VII. Remedies for the Holdout Creditors
In case of violation of pari passu clause creditor’s remedies are that of an unpaid creditor . These creditors can approach the court for attachment or a restraining order . In addition the creditors may also seek arbitration of the dispute if the defaulting sovereign has signed arbitration treaties, apart from these formal remedies IMF and countries like USA may come to their rescue and compel the sovereign to honor its financial obligation. Restrictions in access to international debt market may also compel the sovereign to strike a deal with the holdout creditors. However Argentina debt restructuring has seen none of them. Neither USA nor IMF encouraged Argentina to negotiate and enter into a compromise with the holdout creditors and further the U.S Court of appeal for the 2nd circuit denied attachment of funds of Banco Central de la República Argentina deposited at the Federal Reserve Bank of New York on the ground of sovereign immunity and the same court had earlier denied to attach the bonds tendered (subject to the exchange offer) to Argentina confirming the reasoning of the district court that the attachment order will hamper the conclusion of the exchange offer .
The doors for negotiation with Argentina have already been closed by law 26,017 and in these circumstances the future of the rights of these creditors looms in dark, which I think should not have been allowed to happen. The courts ought to have balanced the legal rights of the creditors with that of national interests of Argentina keeping in view the unprecedented and huge haircut.
VIII. Conclusion
Argentina debt restructuring has proved to be a perfect example of use of sovereign capacity to bargain favorably and now it has been accepted that the sovereign do use such tactics to strike a favorable terms in restructuring. Such practices are to be discouraged and condemned in the interests of the global financial system. It is agreed that restructurings are necessary for the financial health of a nation however this should not be secured at the sacrifice of settled principle of law and sanctity of these principles like principle of pair passé, good faith and voluntary participation should be preserved.

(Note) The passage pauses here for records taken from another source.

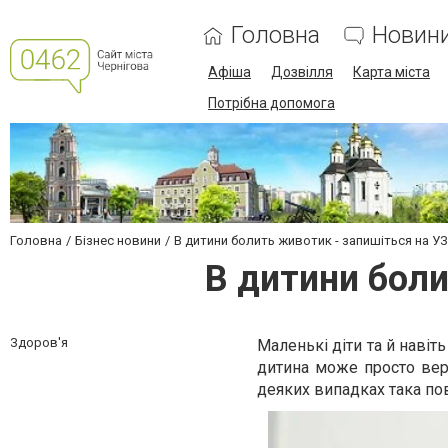
Головна
Новин
Афіша
Дозвілля
Карта міста
Потрібна допомога
Головна
Бізнес новини
В дитини болить животик - запишіться на УЗ
В дитини боли
Здоров'я
Маленькі діти та й навіт
дитина може просто вере
деяких випадках така по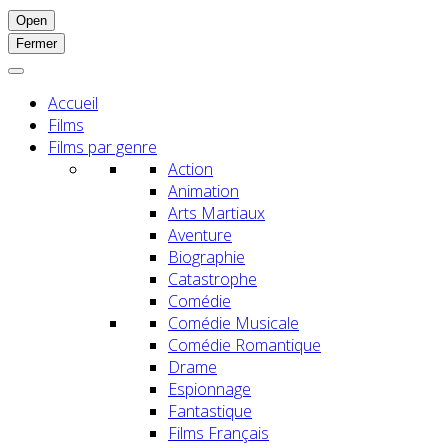
Open
Fermer
Accueil
Films
Films par genre
Action
Animation
Arts Martiaux
Aventure
Biographie
Catastrophe
Comédie
Comédie Musicale
Comédie Romantique
Drame
Espionnage
Fantastique
Films Français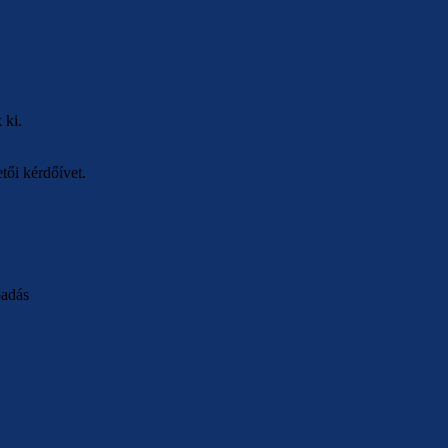
 ki.
tői kérdőívet.
őadás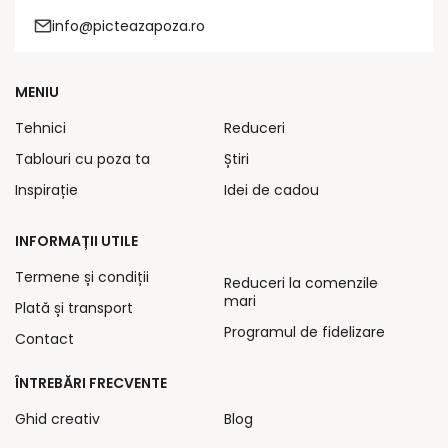
info@picteazapoza.ro
MENIU
Tehnici
Reduceri
Tablouri cu poza ta
Știri
Inspirație
Idei de cadou
INFORMAȚII UTILE
Termene și condiții
Reduceri la comenzile
mari
Plată și transport
Programul de fidelizare
Contact
ÎNTREBĂRI FRECVENTE
Ghid creativ
Blog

Argentina debt restructuring has raised some serious issues about subordination of the creditors and the breach of above mentioned principles. Inter-alia passage of law 26,017 is most detestable in view of the well accepted import of pari passu clause that the sovereign should not create a legal basis for discrimination amongst the creditors which is a natural and direct effect of this law and this is the basis which has made this case completely different form the decision of Elliot case . An analysis of the law has made it clear that the law has not only made the bonds of the holdout creditors worthless but has also created a superior class of creditors comprising of the participating creditors. The interests of the non participating creditors have been clearly subjugated and suppressed, which has led to complete frustration of the object of the pari passu clause in sovereign debt instruments. Moreover, the U.S courts also failed to consider this serious breach of pari passu clause, while promoting the so called judge mediated restructuring .
Argentina should be encouraged to negotiate with these creditors so that Argentina debt restructuring can not be taken as an example by the other countries to easily evade their financial obligations by resorting to restructuring, which would not only negatively affect the development of these countries but also the global financial system. This has become more important in view if the robust economic performance of Argentina in the years just preceding the conclusion of the restructuring. According to Gullemo Nielson, Secretary Finanzas “Argentina grew by 8.8% in 2004 and 2003, one of the two or three countries with highest growth in the last two of three years and has almost recovered from all of grounds lost in terms of GDP between 1998 and 2002” (Speech delivered at Global Market Research Seminar, Argentina on 4 March 2005), which demonstrates the unwillingness rather than inability to meet its financial obligations.